What effect has it had on local performing arts?

For longtime followers of the Las Vegas Philharmonic like myself, hearing the Philharmonic perform for the first time at the Smith Center was like listening to an entirely different orchestra. The acoustics enabled a sound of remarkable clarity and depth, highlighting each individual voice, and the musicians could actually hear each other, improving the cohesiveness of the orchestra. So positive are the reviews of Reynolds Hall that some touring groups and other performers are eager to play in the new space. Audiences are also drawn to it, so much so that its effect has directly been felt by three longtime-Las Vegas institutions: Las Vegas Philharmonic, Nevada Ballet Theatre and UNLV’s Performing Arts Center, which includes Ham Hall and Judy Bayley Theatre.

The Las Vegas Philharmonic, performing here with the Las Vegas Master Singers, is one of two resident companies at the Smith Center's Reynolds Hall.

The Las Vegas Philharmonic, performing here with the Las Vegas Master Singers, is one of two resident companies at the Smith Center's Reynolds Hall.

Ham Hall was once the place for touring arts companies, but the Smith Center’s arrival has shifted performers from UNLV to the Downtown venue. In addition to the Phil and NBT, the Smith Center now boasts Yo-Yo Ma, Joshua Bell, the Assad Brothers, Linda Eder, Savion Glover, Chick Corea, Itzhak Perlman and Sweet Honey in the Rock on its calendar—all of whom have appeared at UNLV.

The university didn’t respond to our questions regarding the Smith Center’s impact on its performing arts schedule.

Resident companies tout the benefits of Reynolds Hall—acoustics for the Philharmonic, increased stage space for the ballet—along with the venue’s higher profile, which has resulted in increased ticket sales. But unlike touring groups, they rent the venue for their performances. The Smith Center agreed to give both companies the same rate they had at UNLV, but only for the first two years, which means next year, prices go up.

The Philharmonic, which has already raised some ticket prices to account for box-office fees, says it hasn’t determined if it will do so again next season in response to those increased costs. Much like the Smith Center, the nonprofit has its own financial calculating to do: Ticket-sale revenue generates only 40 percent of the cost of each performance, which can run from $75,000 to $125,000. That means 60 percent must be financed through fundraising and sponsorships. “It is a balancing act to have the best programs and artists possible at a price we can afford without compromising quality,” says Jeri Crawford, Las Vegas Philharmonic president and CEO.

Nevada Ballet raised its ticket prices when it left UNLV to perform at Paris Las Vegas and then raised them again when it settled into the Smith Center. The company says it will review prices on an annual basis, and that ticket sales were up at its two Smith Center concerts—by 42 percent for Jewels and 13 percent for The Nutcracker.
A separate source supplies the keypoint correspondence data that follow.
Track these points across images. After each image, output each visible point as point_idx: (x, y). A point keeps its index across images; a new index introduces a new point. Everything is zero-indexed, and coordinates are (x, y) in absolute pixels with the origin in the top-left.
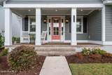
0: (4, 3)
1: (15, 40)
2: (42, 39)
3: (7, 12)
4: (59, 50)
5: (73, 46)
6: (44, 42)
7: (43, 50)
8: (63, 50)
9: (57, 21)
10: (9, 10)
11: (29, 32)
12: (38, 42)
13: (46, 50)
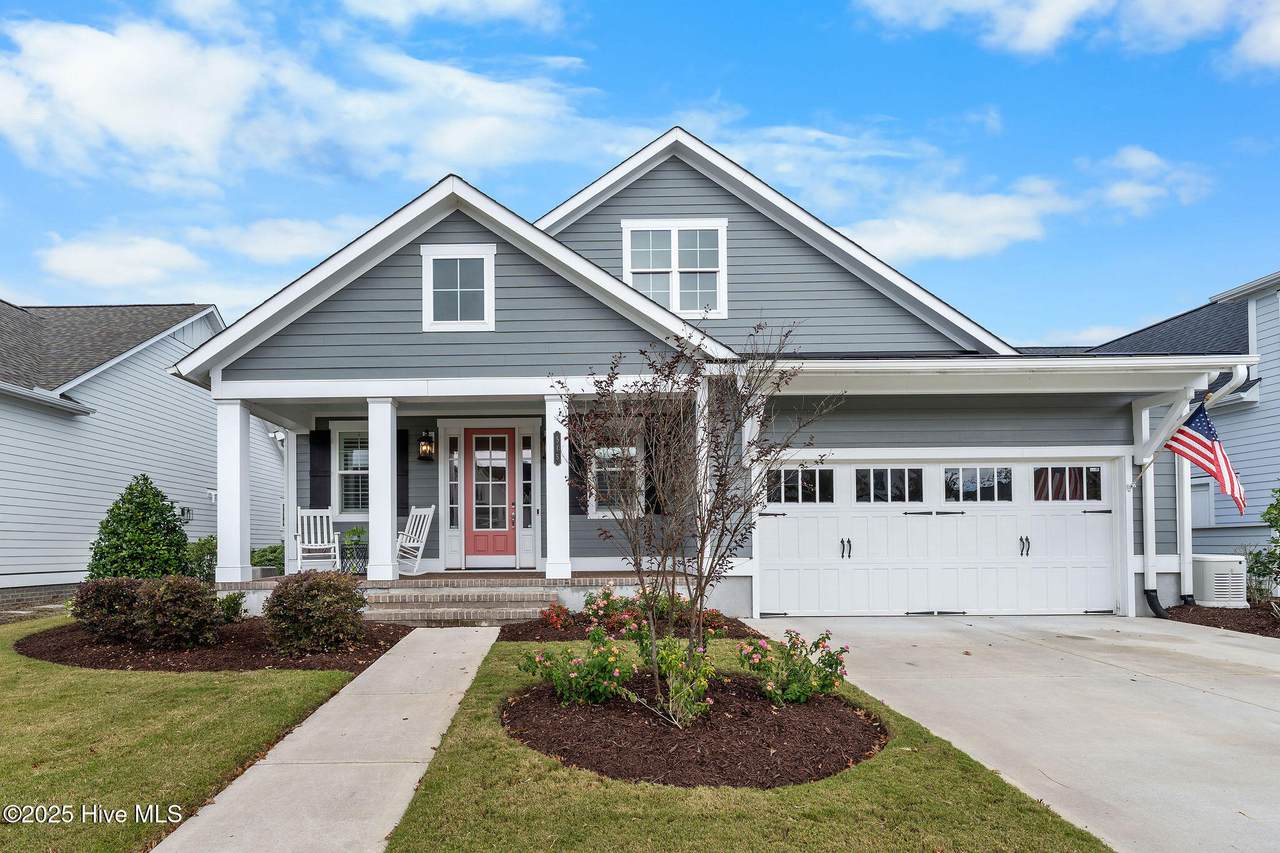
0: (216, 376)
1: (268, 560)
2: (405, 554)
3: (229, 422)
4: (480, 601)
5: (555, 583)
6: (419, 566)
7: (403, 603)
8: (501, 602)
9: (499, 445)
10: (236, 409)
11: (334, 512)
12: (381, 565)
13: (419, 602)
The Philharmonic’s first two performances at the Smith Center sold out, but ticket sales have leveled off since, even though the organization’s subscriber base is up as much as 20 percent. The company’s search for a new conductor, meanwhile, has surely been helped by the new venue, as guest conductors consider the chance to perform in Reynolds Hall.

While the Philharmonic has realized that classical musical audiences can be stretched pretty thin (two classical music touring performances were scheduled during the same week of a Philharmonic concert this past year), Nevada Ballet has wrapped performances by the Joffrey Ballet and New York City Ballet into its subscription series, and representatives say that touring dance companies stopping at the Smith Center benefit NBT. “Any time that an outside ballet or dance company performs in Las Vegas, it brings additional awareness to the art form, as well as provides a unique opportunity for education and outreach,” the organization said in a prepared statement.

Both companies have yet to complete a full season at the Smith Center, so final assessments haven’t been made in terms of impact. “It remains to be seen whether performing in a new, state-of-the-art facility will be viewed as more attractive to those interested in providing funding for dance,” NBT said. –K.P.